Hakai stopped backing up.
And all the while, the half-man sat with his arms pinned between his knees, and cowered.
“Nobody is talking of you,” Weisei snapped, his high cheeks and low brows drawing closer in irritation. “Nobody is thinking of you. Because none of this is ABOUT you. So if your mouth wants to help us decide the best way to get him –” his uplifted chin pointed at Dulei’s box “– and him –” and then at the half-man “– home to Grandfather as fast and safely as we can, his ideas will be very welcome. Otherwise, you had better pick that pebble up and keep him busy, because nobody here has any time to spend nursing his anxieties.”
It was not until Vuchak had become fluent in Marín that he was able to fully appreciate his own language. In this exact moment, he was reminded to be grateful that ei’Krah so readily invited one to lay blame at subordinate parts of a person’s body, and to spare the self that operated them.
He did want to be useful. He wanted things to be done sensibly, correctly. He wanted atleya.
“Speaking of which,” Hakai ventured, “it occurs to me that this man here has proven to be somewhat... unstable. And that keeping his hands tied leaves him with nothing to do but think unwholesome thoughts. And that we might be better served to keep him busy, as you say – to set him to some kind of work that will occupy him, while still leaving him easily within sight.”
Vuchak had the answer before Hakai had closed his mouth. “He can lead the horse,” he said. There was a thought: have him in front, where he was easily
watched – let him walk just as much as before, to be sure he had no energy left for escape – and let his own concern for the animal tie him more tightly than ropes. “And he can be responsible for minding it when we stop. But you, Hakai – it then becomes your task to supervise what he does, and to prevent today’s mistake or any of its relatives from finding us again.” Vuchak’s gaze stopped at the half-man, who could not understand a word of what they said, but promptly dropped his attention to the ragged holes in his trouser-knees. “And to tell him that if they do, he will be treated exactly as he was before, with no more thought given to his comfort or preference.” Vuchak looked to Weisei to finish making his case. “Does that agree with you, marka?”

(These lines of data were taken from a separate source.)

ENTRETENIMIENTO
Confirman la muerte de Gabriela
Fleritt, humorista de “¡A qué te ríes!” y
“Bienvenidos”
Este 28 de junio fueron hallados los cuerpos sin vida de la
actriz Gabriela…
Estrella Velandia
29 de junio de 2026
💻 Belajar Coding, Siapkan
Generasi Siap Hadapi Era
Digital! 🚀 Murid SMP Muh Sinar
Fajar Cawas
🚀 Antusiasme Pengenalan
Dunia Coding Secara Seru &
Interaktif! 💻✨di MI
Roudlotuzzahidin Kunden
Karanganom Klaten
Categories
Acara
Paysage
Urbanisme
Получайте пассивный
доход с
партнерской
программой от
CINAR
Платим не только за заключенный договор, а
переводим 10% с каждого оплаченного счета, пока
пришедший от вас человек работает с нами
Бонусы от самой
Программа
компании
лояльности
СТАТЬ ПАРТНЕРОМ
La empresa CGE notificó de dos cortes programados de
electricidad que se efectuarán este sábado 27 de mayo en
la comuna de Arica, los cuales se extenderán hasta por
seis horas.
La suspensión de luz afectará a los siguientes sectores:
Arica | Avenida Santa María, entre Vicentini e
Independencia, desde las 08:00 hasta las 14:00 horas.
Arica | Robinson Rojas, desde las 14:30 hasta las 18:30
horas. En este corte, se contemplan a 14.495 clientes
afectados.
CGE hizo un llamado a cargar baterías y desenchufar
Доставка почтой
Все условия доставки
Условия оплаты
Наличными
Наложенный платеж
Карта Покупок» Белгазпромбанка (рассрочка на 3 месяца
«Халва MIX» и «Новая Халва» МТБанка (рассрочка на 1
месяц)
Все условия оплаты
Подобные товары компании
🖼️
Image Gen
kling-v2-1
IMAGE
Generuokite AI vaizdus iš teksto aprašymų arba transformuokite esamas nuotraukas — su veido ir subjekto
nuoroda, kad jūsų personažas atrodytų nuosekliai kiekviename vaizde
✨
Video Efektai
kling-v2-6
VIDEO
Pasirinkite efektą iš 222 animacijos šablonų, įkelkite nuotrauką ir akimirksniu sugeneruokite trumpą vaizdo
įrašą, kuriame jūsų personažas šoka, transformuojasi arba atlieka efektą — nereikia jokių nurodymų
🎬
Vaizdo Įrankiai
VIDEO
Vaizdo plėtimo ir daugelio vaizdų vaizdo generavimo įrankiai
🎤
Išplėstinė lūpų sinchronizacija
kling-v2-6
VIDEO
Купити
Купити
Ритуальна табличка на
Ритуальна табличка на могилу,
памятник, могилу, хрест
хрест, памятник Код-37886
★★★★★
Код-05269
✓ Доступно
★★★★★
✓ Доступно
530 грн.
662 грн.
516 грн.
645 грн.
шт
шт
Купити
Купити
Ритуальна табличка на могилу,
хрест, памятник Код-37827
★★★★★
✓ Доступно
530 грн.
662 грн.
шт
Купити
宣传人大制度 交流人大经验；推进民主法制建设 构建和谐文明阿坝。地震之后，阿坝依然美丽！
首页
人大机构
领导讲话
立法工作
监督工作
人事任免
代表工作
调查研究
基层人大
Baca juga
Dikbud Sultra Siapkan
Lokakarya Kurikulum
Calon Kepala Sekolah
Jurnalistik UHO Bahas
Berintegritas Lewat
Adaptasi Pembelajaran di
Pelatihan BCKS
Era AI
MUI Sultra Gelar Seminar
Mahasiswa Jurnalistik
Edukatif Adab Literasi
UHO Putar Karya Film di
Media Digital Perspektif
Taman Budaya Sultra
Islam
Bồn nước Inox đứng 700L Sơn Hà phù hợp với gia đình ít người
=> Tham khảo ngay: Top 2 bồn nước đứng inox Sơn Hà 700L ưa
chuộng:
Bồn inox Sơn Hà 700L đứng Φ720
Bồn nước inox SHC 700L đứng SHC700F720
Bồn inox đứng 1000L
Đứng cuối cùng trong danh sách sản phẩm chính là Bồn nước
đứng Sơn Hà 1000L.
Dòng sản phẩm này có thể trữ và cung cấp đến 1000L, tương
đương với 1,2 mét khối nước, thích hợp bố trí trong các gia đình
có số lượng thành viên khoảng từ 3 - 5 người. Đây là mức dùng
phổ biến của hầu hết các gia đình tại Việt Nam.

Weisei squinted in the bright light, searching Vuchak’s face for any hint of vindictiveness or ulterior motive. “... yes,” he said. “Yes, that will do. Hakai, find out whether he has any other injury, and have him help you discover the reason for the accident. Vichi, stop being squeamish and do as I asked. I want to finish his shoes before my eyes remember their debt.”
There were times – not many, but some – when it was not all that difficult to see what kind of man Weisei Marhuk would be, if he ever stepped forward and asked to be recognized as an adult. In this moment, when he was standing tall and straight, with his shoulders set just-so and his youthful face lined with gravity and strength, it was easy to squint into the bright midday sun and see him with his hair plaited.
“Yes, marka.” Vuchak offered his wrists and went to finish what he had begun. But as he paused to kick dirt over the pebble, his gaze kept stealing over to Dulei’s coffin. Could the death of one son of Marhuk finally bring maturity to another?
And if it did, would Vuchak be wrong to call it a good bargain?
THE HOLDBACK WAS undone.
Elim stared stupidly at the strap on Actor’s right side.
The leather hadn’t broken. The buckle hadn’t ripped free. The strap was just hanging there, like the Goodman Thomas of a man who’d finished a drunken piss and neglected to button his fall-fronts.